Exercise objective -> Reproduce the records below exactly; no pictures.

Collected data ->
──────────────────────────────

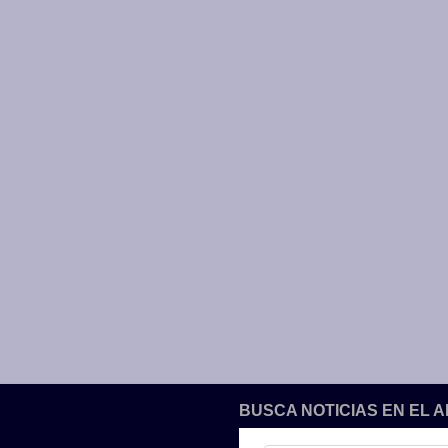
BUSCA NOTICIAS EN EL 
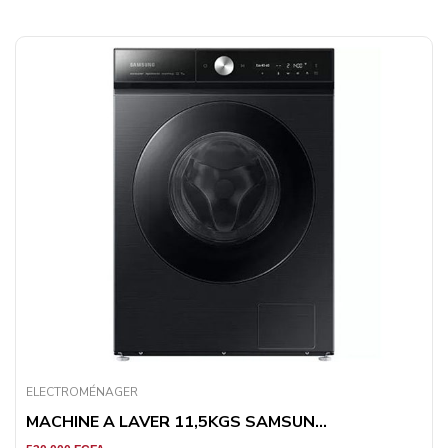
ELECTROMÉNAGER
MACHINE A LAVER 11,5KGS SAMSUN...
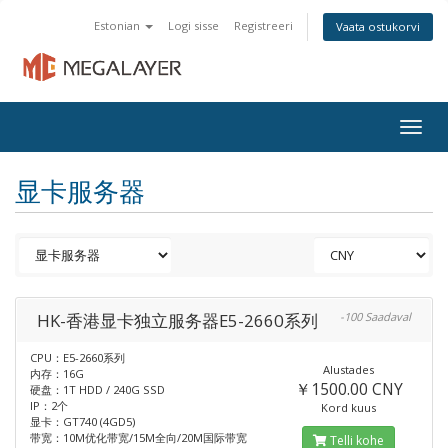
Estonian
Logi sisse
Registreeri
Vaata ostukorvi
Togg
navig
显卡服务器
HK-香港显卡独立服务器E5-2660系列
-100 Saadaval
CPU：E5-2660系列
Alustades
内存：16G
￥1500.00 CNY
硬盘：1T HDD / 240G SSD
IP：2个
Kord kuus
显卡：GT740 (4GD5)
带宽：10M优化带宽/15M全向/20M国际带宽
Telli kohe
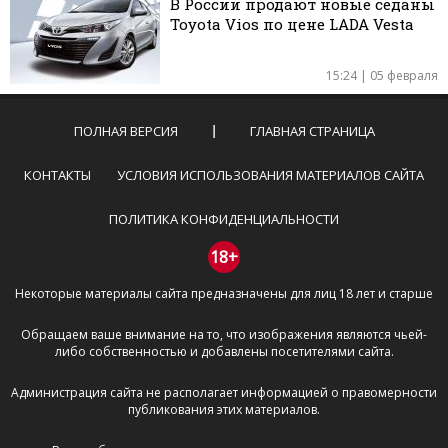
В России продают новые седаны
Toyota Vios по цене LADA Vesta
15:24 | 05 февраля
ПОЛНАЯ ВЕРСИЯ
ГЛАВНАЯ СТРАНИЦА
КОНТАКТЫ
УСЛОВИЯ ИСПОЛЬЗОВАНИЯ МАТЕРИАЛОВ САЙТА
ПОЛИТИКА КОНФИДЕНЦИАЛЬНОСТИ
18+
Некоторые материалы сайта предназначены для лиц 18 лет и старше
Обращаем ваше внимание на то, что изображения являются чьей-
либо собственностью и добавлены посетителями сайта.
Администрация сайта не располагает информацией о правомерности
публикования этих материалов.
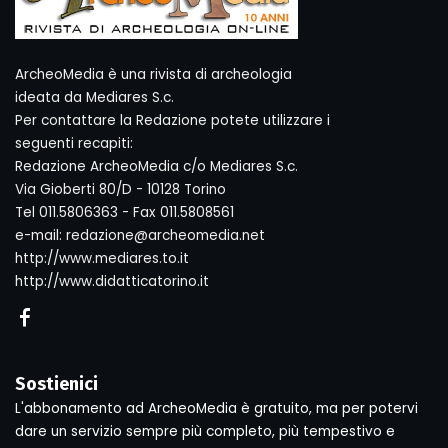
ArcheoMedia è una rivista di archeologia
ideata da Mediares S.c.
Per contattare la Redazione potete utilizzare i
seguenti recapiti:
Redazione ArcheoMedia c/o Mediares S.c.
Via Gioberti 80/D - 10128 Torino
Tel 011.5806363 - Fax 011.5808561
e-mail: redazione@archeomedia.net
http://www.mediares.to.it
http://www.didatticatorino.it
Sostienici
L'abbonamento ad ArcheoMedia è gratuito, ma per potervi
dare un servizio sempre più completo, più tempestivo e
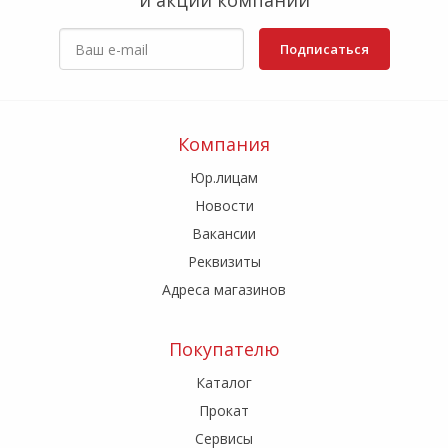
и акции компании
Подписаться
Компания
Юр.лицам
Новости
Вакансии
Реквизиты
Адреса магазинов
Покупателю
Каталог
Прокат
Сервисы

──────────────────────────────

Result of this exercise ->
BUSCA NOTICIAS EN EL 
ELECTROMÉNAGER
MACHINE A LAVER 11,5KGS SAMSUN...
Estonian
Logi sisse
Registreeri
Vaata ostukorvi
Togg
navig
显卡服务器
HK-香港显卡独立服务器E5-2660系列
-100 Saadaval
CPU：E5-2660系列
Alustades
内存：16G
￥1500.00 CNY
硬盘：1T HDD / 240G SSD
IP：2个
Kord kuus
显卡：GT740 (4GD5)
带宽：10M优化带宽/15M全向/20M国际带宽
Telli kohe
В России продают новые седаны
Toyota Vios по цене LADA Vesta
15:24 | 05 февраля
ПОЛНАЯ ВЕРСИЯ
ГЛАВНАЯ СТРАНИЦА
КОНТАКТЫ
УСЛОВИЯ ИСПОЛЬЗОВАНИЯ МАТЕРИАЛОВ САЙТА
ПОЛИТИКА КОНФИДЕНЦИАЛЬНОСТИ
18+
Некоторые материалы сайта предназначены для лиц 18 лет и старше
Обращаем ваше внимание на то, что изображения являются чьей-
либо собственностью и добавлены посетителями сайта.
Администрация сайта не располагает информацией о правомерности
публикования этих материалов.
ArcheoMedia è una rivista di archeologia
ideata da Mediares S.c.
Per contattare la Redazione potete utilizzare i
seguenti recapiti:
Redazione ArcheoMedia c/o Mediares S.c.
Via Gioberti 80/D - 10128 Torino
Tel 011.5806363 - Fax 011.5808561
e-mail: redazione@archeomedia.net
http://www.mediares.to.it
http://www.didatticatorino.it
Sostienici
L'abbonamento ad ArcheoMedia è gratuito, ma per potervi
dare un servizio sempre più completo, più tempestivo e
и акции компании
Подписаться
Компания
Юр.лицам
Новости
Вакансии
Реквизиты
Адреса магазинов
Покупателю
Каталог
Прокат
Сервисы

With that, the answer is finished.